Native American wars plagued Massachusetts until the 1680s, after which the people experienced a relatively peaceful period combined with a fast-growing, mostly agricultural economy. In the 1760s, opposition to British taxation without representation exploded into the American Revolution. It began in Massachusetts, and from here, the American tradition of freedom and justice spread around the world. The Constitution of Massachusetts is the oldest written constitution still in effect. The New England town meeting, a basic democratic institution, still governs most of its towns. The state had a child labor law in 1836, a law legalizing trade unions in 1842, and the first minimum wage law for women and children.

Massachusetts proved to be fertile ground for intellectual ideas and activities. In the early 19th century, Emerson, Thoreau, and their followers expounded the Transcendentalist theory of the innate nobility of man and the doctrine of individual expression, which exerted a major influence on American thought, then and now. Social improvement was sought through colonies of idealists, many of which hoped to prove that sharing labor and the fruits of labor were the means to a just society. Dorothea Dix crusaded on behalf of the mentally disturbed, and Horace Mann promoted universal education. In 1831, William Lloyd Garrison, an ardent abolitionist, founded his weekly, The Liberator. Massachusetts was the heartland of the Abolitionist movement, and her soldiers fought in the Civil War because they were convinced it was a war against slavery.
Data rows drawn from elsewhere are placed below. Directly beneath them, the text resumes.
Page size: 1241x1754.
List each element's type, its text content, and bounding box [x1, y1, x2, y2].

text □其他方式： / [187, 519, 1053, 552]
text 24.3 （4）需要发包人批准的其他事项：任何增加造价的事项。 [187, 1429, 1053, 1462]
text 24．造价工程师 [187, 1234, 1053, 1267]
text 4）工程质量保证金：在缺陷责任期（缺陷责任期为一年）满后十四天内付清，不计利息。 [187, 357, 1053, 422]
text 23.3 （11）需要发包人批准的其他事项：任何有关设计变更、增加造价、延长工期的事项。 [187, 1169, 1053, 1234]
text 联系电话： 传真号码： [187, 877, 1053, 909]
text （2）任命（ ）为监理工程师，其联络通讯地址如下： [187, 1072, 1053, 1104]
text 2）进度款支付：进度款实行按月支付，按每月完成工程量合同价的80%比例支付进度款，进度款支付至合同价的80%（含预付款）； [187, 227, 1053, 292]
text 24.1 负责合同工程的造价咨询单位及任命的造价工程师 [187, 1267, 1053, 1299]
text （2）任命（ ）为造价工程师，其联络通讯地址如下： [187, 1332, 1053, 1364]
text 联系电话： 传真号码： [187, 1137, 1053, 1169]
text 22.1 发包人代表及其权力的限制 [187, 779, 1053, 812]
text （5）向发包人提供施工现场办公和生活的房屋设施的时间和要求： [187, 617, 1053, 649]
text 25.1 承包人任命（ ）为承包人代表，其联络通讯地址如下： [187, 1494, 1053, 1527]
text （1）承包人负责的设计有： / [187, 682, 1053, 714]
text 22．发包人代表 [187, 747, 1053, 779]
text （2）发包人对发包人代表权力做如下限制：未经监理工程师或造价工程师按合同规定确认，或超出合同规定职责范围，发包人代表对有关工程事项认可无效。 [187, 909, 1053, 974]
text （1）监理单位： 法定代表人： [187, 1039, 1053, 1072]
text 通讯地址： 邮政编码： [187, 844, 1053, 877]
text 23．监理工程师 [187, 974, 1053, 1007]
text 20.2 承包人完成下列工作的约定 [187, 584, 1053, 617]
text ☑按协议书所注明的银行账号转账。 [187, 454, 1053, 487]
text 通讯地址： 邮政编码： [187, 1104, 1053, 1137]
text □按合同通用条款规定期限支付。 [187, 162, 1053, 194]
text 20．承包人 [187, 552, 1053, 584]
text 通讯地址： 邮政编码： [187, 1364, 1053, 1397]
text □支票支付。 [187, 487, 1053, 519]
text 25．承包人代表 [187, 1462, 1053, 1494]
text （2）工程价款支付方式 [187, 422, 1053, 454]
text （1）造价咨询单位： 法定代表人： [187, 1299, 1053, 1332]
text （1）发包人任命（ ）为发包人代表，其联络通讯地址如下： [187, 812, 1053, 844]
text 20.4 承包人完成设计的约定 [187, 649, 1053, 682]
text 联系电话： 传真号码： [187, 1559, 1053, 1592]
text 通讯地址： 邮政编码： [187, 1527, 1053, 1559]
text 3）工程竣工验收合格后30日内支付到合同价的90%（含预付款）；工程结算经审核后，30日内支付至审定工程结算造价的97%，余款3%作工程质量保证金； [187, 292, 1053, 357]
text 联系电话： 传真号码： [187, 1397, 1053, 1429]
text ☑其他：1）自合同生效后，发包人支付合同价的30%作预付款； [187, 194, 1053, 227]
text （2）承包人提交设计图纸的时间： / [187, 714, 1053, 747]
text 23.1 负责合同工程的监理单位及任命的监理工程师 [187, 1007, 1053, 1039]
Massachusetts was also an important center during the Industrial Revolution. After the Civil War, the earlier success of the textile mills, like those in Lowell, generated scores of drab, hastily built, industrial towns. Now these mills are being replaced by modern plants with landscaped grounds. Modern industry is as much a part of Massachusetts as the quiet sandy beaches of Cape Cod with their bayberry and beach plum bushes.

Massachusetts has also been home to several generations of the politically prominent Kennedy family. John F. Kennedy, 35th president of the United States, was born in the Boston suburb of Brookline, as was his younger brother, Senator Robert Kennedy.

The Bay State offers mountains, ocean swimming, camping, summer resorts, freshwater and saltwater fishing, and a variety of metropolitan cultural advantages. No other state in the Union can claim so much history in so small an area, for in Massachusetts each town or city has a part in the American story.